Mübarek, Hamas ile Mısır'daki muhalif Müslüman Kardeşler arasındaki bağlardan da korkmuştur. Müslüman Kardeşler 1981'den beri Mübarek rejimine muhaliftir ve şimdi de Mübarek'in Ulusal Partisi'nin üst düzey bir yetkilisi olan oğlu Cemal'e muhalefet etmektedir.

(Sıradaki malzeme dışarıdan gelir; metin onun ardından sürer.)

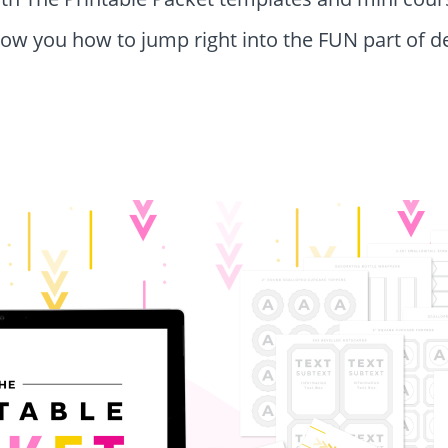
show you how to jump right into the FUN part of d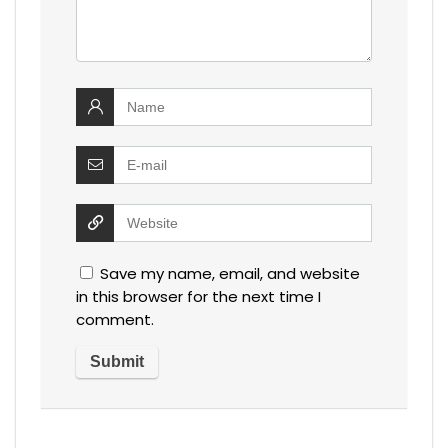
Save my name, email, and website
in this browser for the next time I
comment.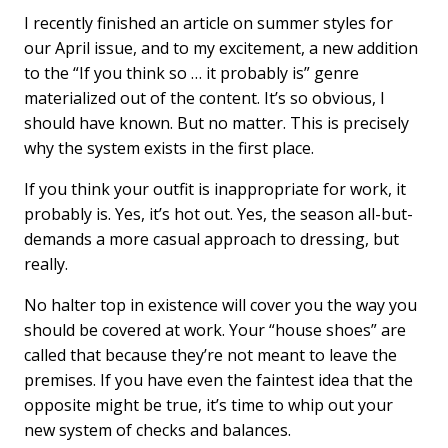
I recently finished an article on summer styles for
our April issue, and to my excitement, a new addition
to the “If you think so … it probably is” genre
materialized out of the content. It’s so obvious, I
should have known. But no matter. This is precisely
why the system exists in the first place.
If you think your outfit is inappropriate for work, it
probably is. Yes, it’s hot out. Yes, the season all-but-
demands a more casual approach to dressing, but
really.
No halter top in existence will cover you the way you
should be covered at work. Your “house shoes” are
called that because they’re not meant to leave the
premises. If you have even the faintest idea that the
opposite might be true, it’s time to whip out your
new system of checks and balances.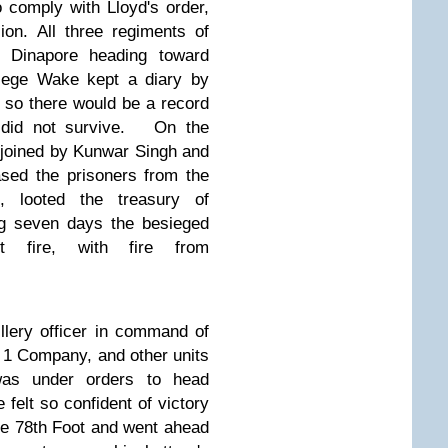
 comply with Lloyd's order,
ion.
All three regiments of
ft Dinapore heading toward
siege Wake kept a diary by
ng so there would be a record
did not survive.
On the
 joined by Kunwar Singh and
ased the prisoners from the
s, looted the treasury of
ng seven days the besieged
t fire, with fire from
llery officer in command of
r 1 Company,
and other units
as under orders to head
 felt so confident of victory
he 78th Foot and went ahead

Dolayısıyla da bir Hamas zaferi, Kahire'deki Müslüman Kardeşleri güçlendirecektir.
Suriyeliler ise bir zamanlar, 1978'de Mısır-İsrail barış anlaşmasından evvel bayraktarlığını Mısır'ın yaptığı Arap ulusçuluğunun liderliğini üstlenerek Hamas'a oynadılar.
Şam-Kahire arasındaki gerilimin üçüncü bir nedeni de doğrudan Suriye-S.Arabistan ilişkileriyle ilgilidir; iki ülke arasındaki ilişkiler, 2005-2010 arasında Lübnan yüzünden sorunlu bir seyir izledi.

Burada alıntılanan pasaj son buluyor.